Palm Now Officially the Anti-Apple
Palm has become the premiere sanctuary for Steve Jobs refugees. As if to cast aside any doubt over this fact — and to underline that it's working — the smartphone maker tonight promoted former iPod chief Jon Rubinstein to CEO.
He's just one Jobs ex among many. A quick tally:
- Palm's financial backer, Elevation Partners, employs Fred Anderson, the former Apple CFO who publicly battled with Jobs over blame for Apple's stock-options backdating scandal.
- The company also hired away Apple's former head of Mac PR, Lynn Fox.
- Then there was the poaching of Mike Bell, who had been at Apple for 16 years and was senior VP for product development.
Palm's hiring spree grew so annoying to Jobs that he supposedly called up Rubinstein and screamed at him.
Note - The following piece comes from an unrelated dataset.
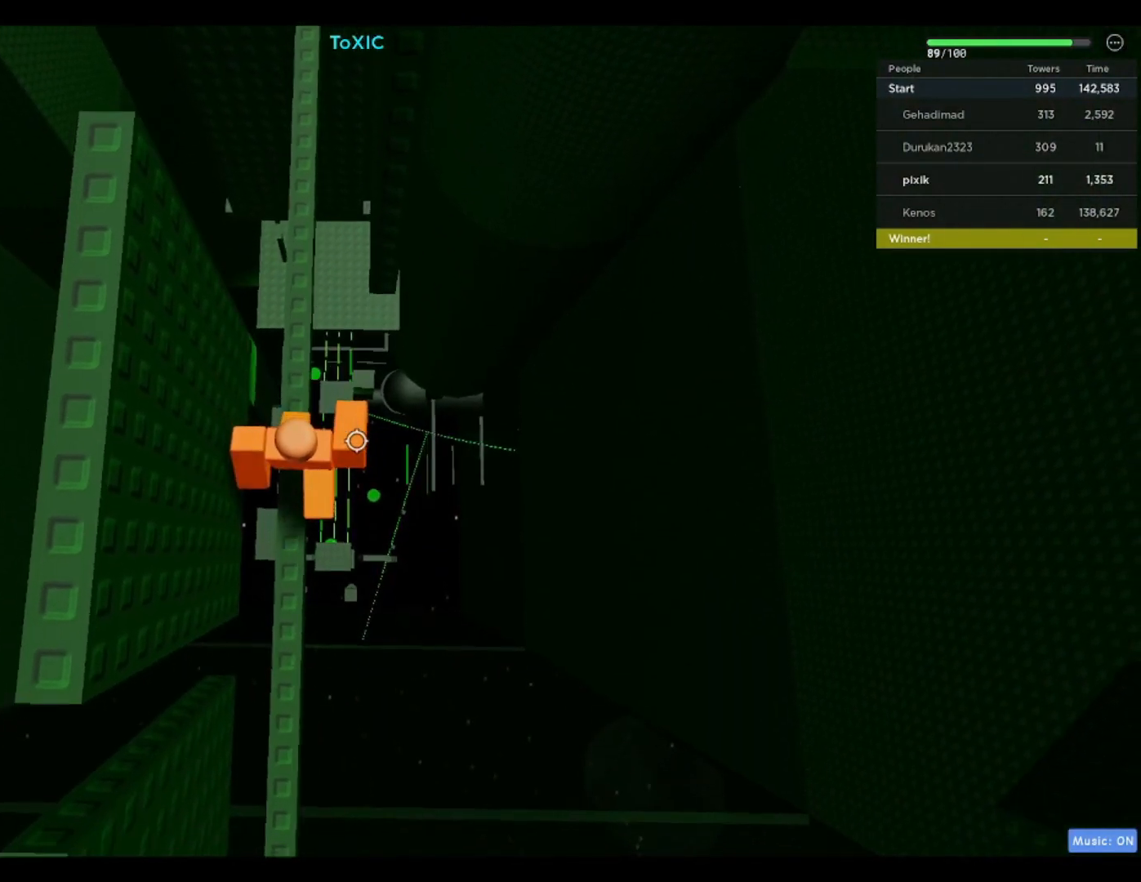
{"keys": ["s"], "events": []}
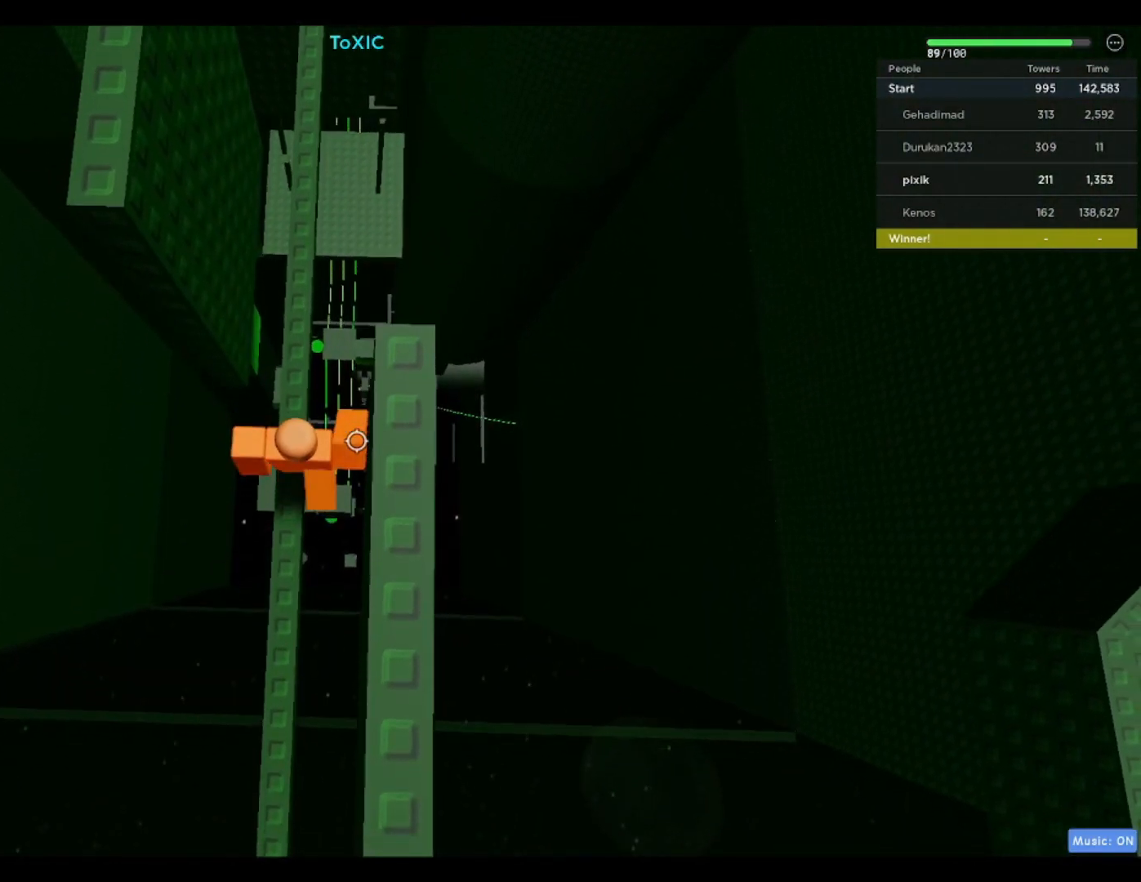
{"keys": ["w"], "events": [[167, "s", "up"], [400, "w", "down"]]}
Jobs had reason to be agitated. Rubinstein successfully instigated a crash development program that, somehow, conjured an incredibly slick device, the Pre, from a company whose technology had been languishing for years.
In the words of tech blogger John Gruber, "it's quite possible that they have done everything right since" the launch of the iPhone. "Palm designed, built, and released the Pre, WebOS, and an app store, all in about two years."
The Palm team's experience at Apple no doubt helped along the way; it would appear some very detailed knowledge of Apple's iTunes helped allow the Pre to magically sync with the media software, an impressive feat.
The Pre, just released, promises to give Apple's iPhone the most worrisome competition it's yet seen.
And now Rubinstein has his prize, taking control of the whole company from 16-year Palm veteran Ed Colligan. If Jobs needed a catalyst to get him fired up about his return to the helm of Apple later this month, he sure got it.